Enbridge is taking a serious look at converting its Southern Lights pipeline, which currently transports diluent northwest from Illinois to Alberta, to a 150-Mb/d crude oil pipe that would flow southeast. The potential reversal of Southern Lights is made possible by the facts that Western Canadian production of natural gasoline and condensate — two leading diluents — has been rising fast, and that demand for piped-in diluent from the Lower 48 is on the wane. Alberta producers could sure use more crude pipeline capacity out of the region — and getting crude down to the U.S. Midwest would give them good access to a variety of markets. With Western Canadian diluent production increasing fast, maybe Kinder Morgan’s Cochin Pipeline, another diluent carrier, could also be flipped to crude service later on. Today, we consider how Southern Lights’ conversion/reversal might help.
A common theme among major North American crude plays in 2018-19 has been crude takeaway constraints. The Permian is a prime example — see Pump It Up for a recent summary of the Permian’s takeaway woes and how they’re being addressed — but many Western Canadian producers would argue that their situation is worse, and more intractable. After all, new crude pipeline capacity between West Texas and the Gulf Coast will be coming online over the next few months, but it will be at least a year and a half before the next big tranche of incremental capacity out of Alberta will be added — Enbridge’s Line 3 Replacement Project, which will add 370 Mb/d to the company’s Mainline system (orange line in Figure 1) in late 2020. And it’s still uncertain when the Canadian government’s 590-Mb/d Trans Mountain Expansion (TMX; dashed purple line) will start up, or when TransCanada will finally get all the approvals it needs to build the 830-Mb/d Keystone XL (dashed green line). When they finally do come online, they will supplement existing takeaway on the Mainline and the Express Pipeline (yellow line), Keystone (green line) and the Trans Mountain Pipeline (purple line).

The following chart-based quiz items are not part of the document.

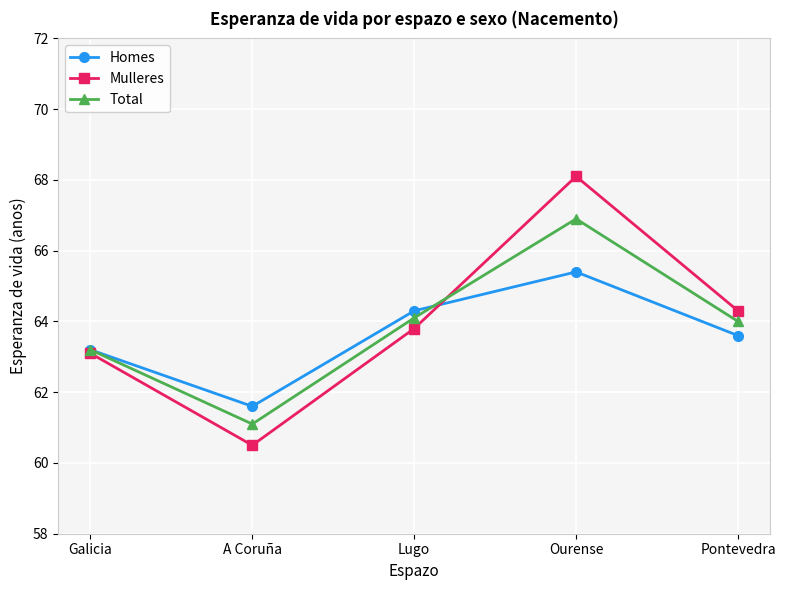

At which category is the sum across all series the highest?

Ourense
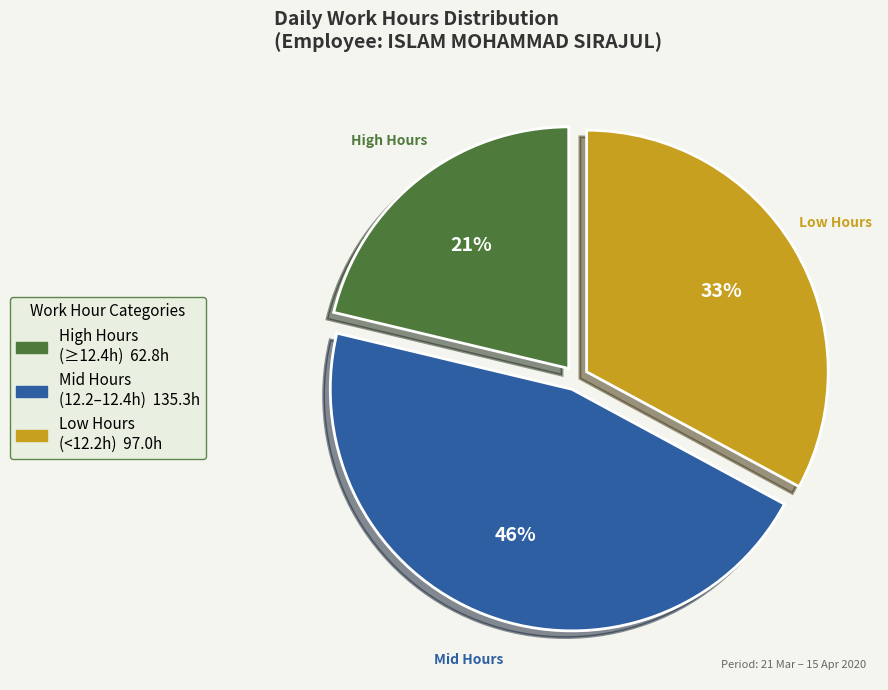

Does any single category account for the majority?

No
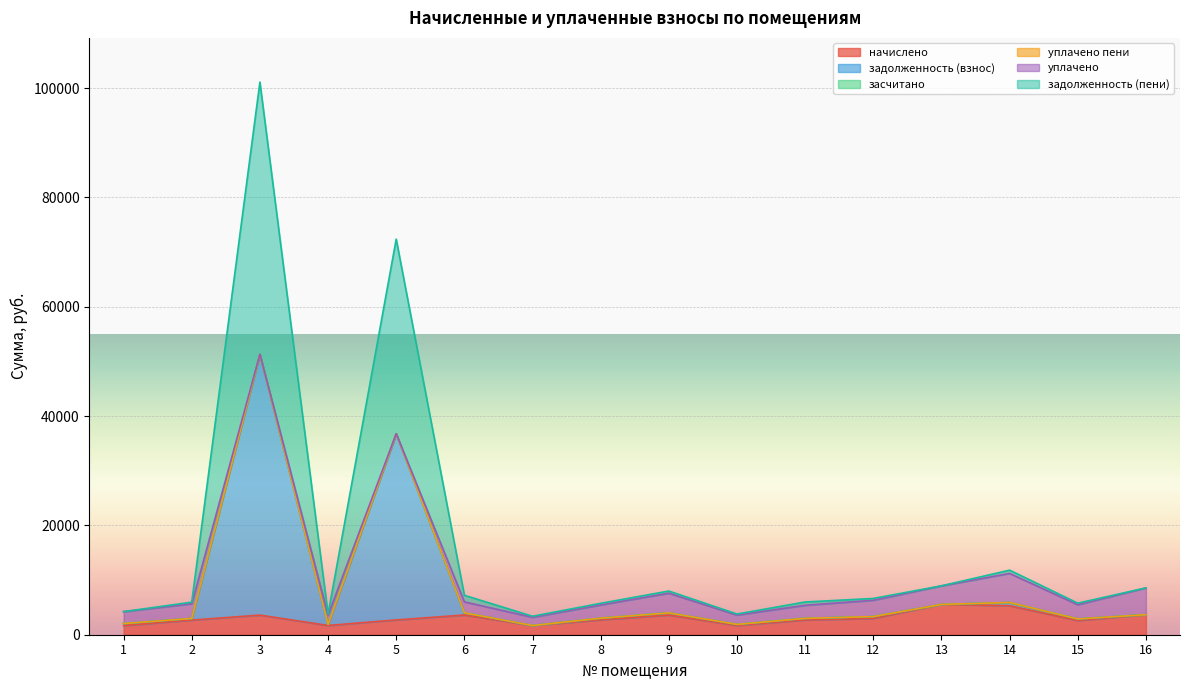

True or false: задолженность (взнос) has a value of 4177.1 at 16.

False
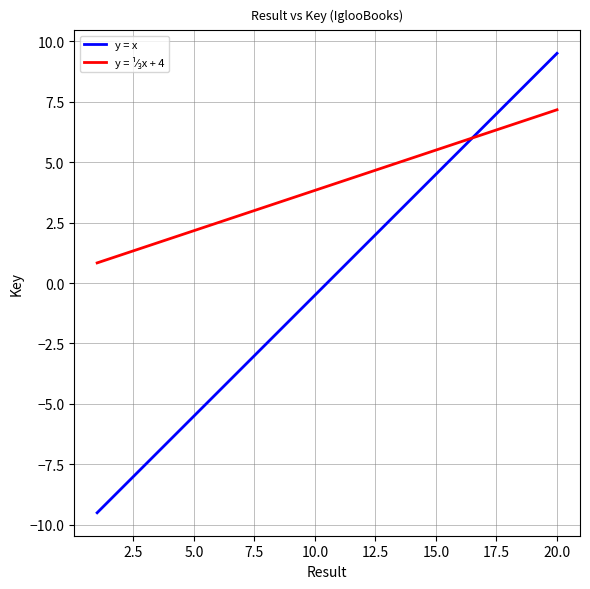

Which series has the largest range (max minus min)?

y = x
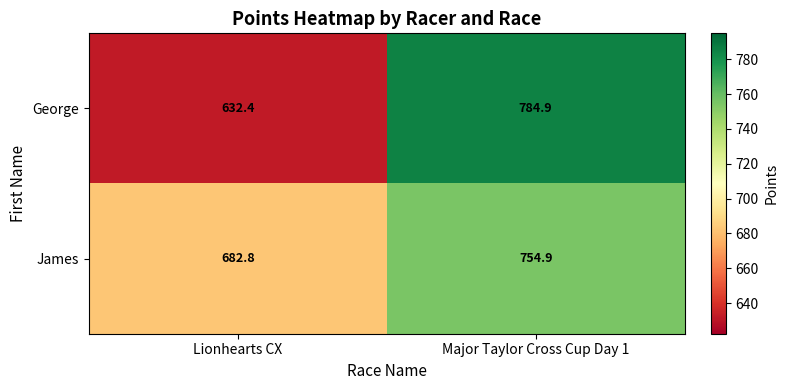

The George series shows 902.5 at Lionhearts CX. True or false?

False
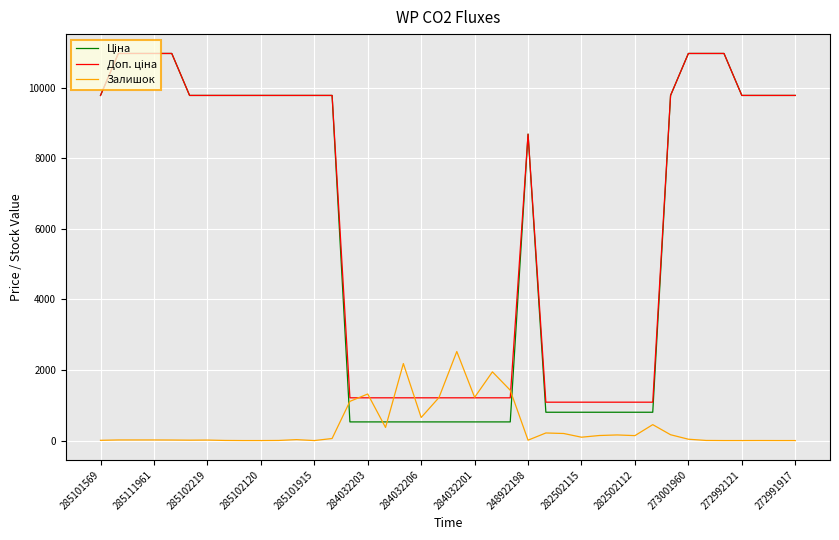

What is the greatest value displayed?

10964.4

Western Canada’s crude takeaway problem is migraine-inducing. As we said in our recent Maybe It’s Time blog series, crude production in the Western Canadian Sedimentary Basin (WCSB) has increased from ~3 MMb/d in 2010 to ~5 MMb/d today, with virtually all of the incremental output available for export. Pipeline capacity from the WCSB to the U.S. has been rising too — from ~2.7 MMb/d nine years ago to ~4 MMb/d now — but not quickly enough to keep up with production gains. In 2018, with export volumes meeting and even exceeding available pipeline takeaway, there was a resurgence in crude-by-rail (CBR) volumes and a widening in the price spread between Western Canadian Select (WCS, a benchmark heavy-crude blend) and West Texas Intermediate (WTI). In November 2018, the spread grew to nearly $40/bbl, prompting the provincial government of Alberta — the center of WCSB production, including the oil sands — to institute mandatory production cuts (that started in January 2019 and have since been ratcheted down) in an effort to bring Alberta output more in line with available takeaway capacity. Takeaway concerns, depressed WCS prices and Alberta government intervention in the market all were likely factors in the mid-March decision by Imperial Oil (ExxonMobil’s Canadian subsidiary) to delay the completion of its Aspen in-situ oil sands project near Fort McMurray, AB, by at least a year, to 2023 or later.